Given the ceaseless advances in information technology, Smith believes it is the CEO’s job to stay immersed in the evolution of change management. In addition to the legally required standing committees of a public company’s board, he has found it essential to maintain a carefully identified technology advisory committee well versed in applied science beyond his company’s core competencies at any time to make sure those technical abilities become core competencies.
He also makes it a point to stay close to senior military leaders both formally and informally for their deep understanding of complex systems and human motivation in urgent circumstances. He has reciprocated over the years serving on key government panels and presidential commissions to help bridge the gap between private business and government, share emerging ideas, and offer his hard-won knowledge as a quiet contribution to public service.
Smith is now keenly focused on embracing the fast climb of artificial intelligence, yet another strategic inflection point both in the growth of his company and the world at large. The threat of cybersecurity has always loomed large on Smith’s short list of key concerns around systems risk, where he sees generative A.I. both exacerbating the problem and potentially forging a path to workable responses. “It will help remove the friction of international customs,” he suggests. He is also passionate about carbon capture, driving FedEx to a carbon-neutral future not just because it is the right thing to do for the environment, but because the companies that get there first will enjoy ongoing business advantages in proving models with measurable returns on investment.
The culture of FedEx remains focused on innovative practices as a competitive platform that is rooted in the company’s founding and ingrained in the necessity of proactive thought leadership.

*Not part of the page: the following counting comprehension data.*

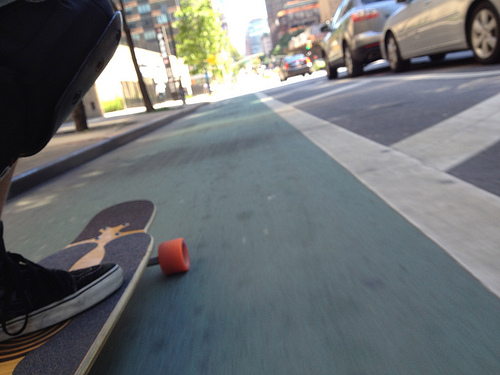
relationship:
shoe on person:
[0, 217, 124, 344] [0, 0, 123, 343]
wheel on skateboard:
[158, 237, 191, 276] [2, 197, 192, 373]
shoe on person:
[0, 248, 124, 341] [2, 3, 133, 350]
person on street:
[2, 3, 133, 350] [1, 72, 498, 372]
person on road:
[0, 0, 123, 343] [3, 77, 499, 373]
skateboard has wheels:
[0, 199, 190, 375] [158, 237, 198, 294]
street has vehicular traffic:
[1, 72, 498, 372] [380, 0, 498, 73]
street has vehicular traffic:
[1, 72, 498, 372] [306, 0, 388, 74]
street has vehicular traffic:
[1, 72, 498, 372] [274, 47, 311, 79]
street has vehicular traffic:
[1, 72, 498, 372] [0, 0, 188, 374]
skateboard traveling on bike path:
[30, 164, 229, 352] [2, 94, 498, 374]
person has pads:
[0, 0, 123, 343] [0, 0, 125, 162]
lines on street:
[251, 93, 500, 299] [1, 72, 498, 372]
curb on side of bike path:
[8, 97, 209, 202] [2, 94, 498, 374]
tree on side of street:
[170, 1, 224, 96] [191, 45, 296, 133]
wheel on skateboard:
[147, 235, 191, 275] [2, 197, 192, 373]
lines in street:
[304, 95, 463, 251] [200, 100, 496, 258]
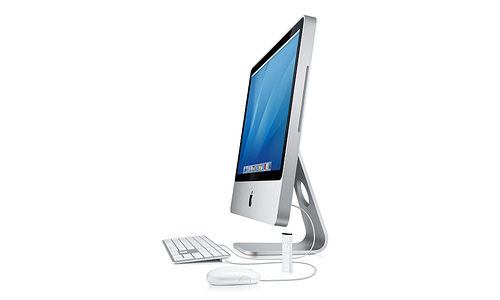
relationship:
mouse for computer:
[206, 262, 247, 299] [248, 42, 322, 195]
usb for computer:
[282, 201, 311, 220] [248, 42, 322, 195]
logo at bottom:
[245, 184, 253, 210] [200, 143, 278, 220]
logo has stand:
[245, 184, 253, 210] [290, 183, 345, 263]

Not surprisingly, he is obsessed with teamwork and team accomplishment over individual ego and achievement. “You’re not the smartest person in the world, be humble,” he reminds us. His observations of multidisciplinary success in business, military, and government enterprises reinforce his championing of building and sustaining team dynamics.
Smith is concerned that people are now spending so much time behind video screens that their sense of reality is being distorted by inadequate forms of communication. “Thinking behind screens” does not bridge viewpoints or bring people together. He observes in social media that it creates “a place where outrage has found a business model.”
Now, about that lasting wisdom: Here’s where Smith brings down the house with his clarity of life’s lessons and unassuming purpose. Staying on the edge of technology and reinvention no matter one’s current success is more tactic than strategy for this highly accomplished individual. What is core to Smith is his embrace of mortality as a further reflection of humility. “Life is short and it ends, the clock is ticking,” he advises. “Don’t get all wrapped up in your personal self, that’s a very unhealthy thing to do.”
What is key to reminding us of our humanity in his worldview? “Maintain a sense of humor, because life in many ways is absurd, and you need to be able to laugh at yourself.” Smith clearly understands irony, has seen his share of farce, and with sporadic investments in the arts, knows a funny story when he hears one.
There you have it from one of the most successful innovators of our time: be humble, remember your mortality, and don’t lose your sense of humor. I would never have guessed that’s what I would take away from this conversation, but how delighted I am to have experienced such a treasure of actionable advice. Fred Smith understands leadership by example. Humility is evident in his journey, mortality is certainly at hand given these reflections, and if you listen at length he might just make you laugh.